- _WORK TO BE COMPLETED_: Reproduce the listing below, changing every "Beitragsarchiv" to "Archiv" and leaving everything else as it is.
§ §
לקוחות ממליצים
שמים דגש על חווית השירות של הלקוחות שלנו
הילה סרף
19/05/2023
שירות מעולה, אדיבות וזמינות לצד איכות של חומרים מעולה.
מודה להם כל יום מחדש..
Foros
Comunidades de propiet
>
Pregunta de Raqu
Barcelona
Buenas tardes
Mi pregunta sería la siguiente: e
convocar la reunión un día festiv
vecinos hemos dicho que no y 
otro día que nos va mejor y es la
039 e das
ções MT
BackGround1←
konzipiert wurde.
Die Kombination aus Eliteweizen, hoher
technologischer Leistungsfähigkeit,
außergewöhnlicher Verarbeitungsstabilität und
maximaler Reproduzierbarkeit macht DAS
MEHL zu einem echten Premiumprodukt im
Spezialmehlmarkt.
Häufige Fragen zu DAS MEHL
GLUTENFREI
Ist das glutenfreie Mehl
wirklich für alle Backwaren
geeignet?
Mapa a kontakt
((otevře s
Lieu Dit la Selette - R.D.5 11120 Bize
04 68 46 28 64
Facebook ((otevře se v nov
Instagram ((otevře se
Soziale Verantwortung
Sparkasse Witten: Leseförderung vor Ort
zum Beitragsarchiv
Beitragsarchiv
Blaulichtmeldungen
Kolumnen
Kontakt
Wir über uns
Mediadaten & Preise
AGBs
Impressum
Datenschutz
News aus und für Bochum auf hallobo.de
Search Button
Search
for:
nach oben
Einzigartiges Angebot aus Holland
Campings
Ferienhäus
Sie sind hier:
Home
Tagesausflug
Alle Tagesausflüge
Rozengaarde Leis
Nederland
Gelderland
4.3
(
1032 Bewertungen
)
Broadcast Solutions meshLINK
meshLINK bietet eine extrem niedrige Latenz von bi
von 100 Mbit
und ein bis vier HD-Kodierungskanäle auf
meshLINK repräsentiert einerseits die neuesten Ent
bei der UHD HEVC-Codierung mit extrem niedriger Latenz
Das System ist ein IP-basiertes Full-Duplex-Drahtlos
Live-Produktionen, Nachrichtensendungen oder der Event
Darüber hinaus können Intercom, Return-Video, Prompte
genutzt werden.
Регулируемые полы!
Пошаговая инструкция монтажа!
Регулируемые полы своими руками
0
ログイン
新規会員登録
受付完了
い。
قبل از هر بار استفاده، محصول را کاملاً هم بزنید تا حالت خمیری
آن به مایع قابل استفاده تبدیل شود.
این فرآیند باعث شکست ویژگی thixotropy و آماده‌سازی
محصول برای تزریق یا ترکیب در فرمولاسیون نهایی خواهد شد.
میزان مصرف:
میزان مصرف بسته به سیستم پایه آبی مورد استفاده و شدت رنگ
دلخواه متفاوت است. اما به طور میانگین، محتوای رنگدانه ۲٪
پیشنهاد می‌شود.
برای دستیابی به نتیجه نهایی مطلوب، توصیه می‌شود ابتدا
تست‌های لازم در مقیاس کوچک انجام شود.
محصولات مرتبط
§ §
- _EXERCISE RESULT_:
לקוחות ממליצים
שמים דגש על חווית השירות של הלקוחות שלנו
הילה סרף
19/05/2023
שירות מעולה, אדיבות וזמינות לצד איכות של חומרים מעולה.
מודה להם כל יום מחדש..
Foros
Comunidades de propiet
>
Pregunta de Raqu
Barcelona
Buenas tardes
Mi pregunta sería la siguiente: e
convocar la reunión un día festiv
vecinos hemos dicho que no y 
otro día que nos va mejor y es la
039 e das
ções MT
BackGround1←
konzipiert wurde.
Die Kombination aus Eliteweizen, hoher
technologischer Leistungsfähigkeit,
außergewöhnlicher Verarbeitungsstabilität und
maximaler Reproduzierbarkeit macht DAS
MEHL zu einem echten Premiumprodukt im
Spezialmehlmarkt.
Häufige Fragen zu DAS MEHL
GLUTENFREI
Ist das glutenfreie Mehl
wirklich für alle Backwaren
geeignet?
Mapa a kontakt
((otevře s
Lieu Dit la Selette - R.D.5 11120 Bize
04 68 46 28 64
Facebook ((otevře se v nov
Instagram ((otevře se
Soziale Verantwortung
Sparkasse Witten: Leseförderung vor Ort
zum Archiv
Archiv
Blaulichtmeldungen
Kolumnen
Kontakt
Wir über uns
Mediadaten & Preise
AGBs
Impressum
Datenschutz
News aus und für Bochum auf hallobo.de
Search Button
Search
for:
nach oben
Einzigartiges Angebot aus Holland
Campings
Ferienhäus
Sie sind hier:
Home
Tagesausflug
Alle Tagesausflüge
Rozengaarde Leis
Nederland
Gelderland
4.3
(
1032 Bewertungen
)
Broadcast Solutions meshLINK
meshLINK bietet eine extrem niedrige Latenz von bi
von 100 Mbit
und ein bis vier HD-Kodierungskanäle auf
meshLINK repräsentiert einerseits die neuesten Ent
bei der UHD HEVC-Codierung mit extrem niedriger Latenz
Das System ist ein IP-basiertes Full-Duplex-Drahtlos
Live-Produktionen, Nachrichtensendungen oder der Event
Darüber hinaus können Intercom, Return-Video, Prompte
genutzt werden.
Регулируемые полы!
Пошаговая инструкция монтажа!
Регулируемые полы своими руками
0
ログイン
新規会員登録
受付完了
い。
قبل از هر بار استفاده، محصول را کاملاً هم بزنید تا حالت خمیری
آن به مایع قابل استفاده تبدیل شود.
این فرآیند باعث شکست ویژگی thixotropy و آماده‌سازی
محصول برای تزریق یا ترکیب در فرمولاسیون نهایی خواهد شد.
میزان مصرف:
میزان مصرف بسته به سیستم پایه آبی مورد استفاده و شدت رنگ
دلخواه متفاوت است. اما به طور میانگین، محتوای رنگدانه ۲٪
پیشنهاد می‌شود.
برای دستیابی به نتیجه نهایی مطلوب، توصیه می‌شود ابتدا
تست‌های لازم در مقیاس کوچک انجام شود.
محصولات مرتبط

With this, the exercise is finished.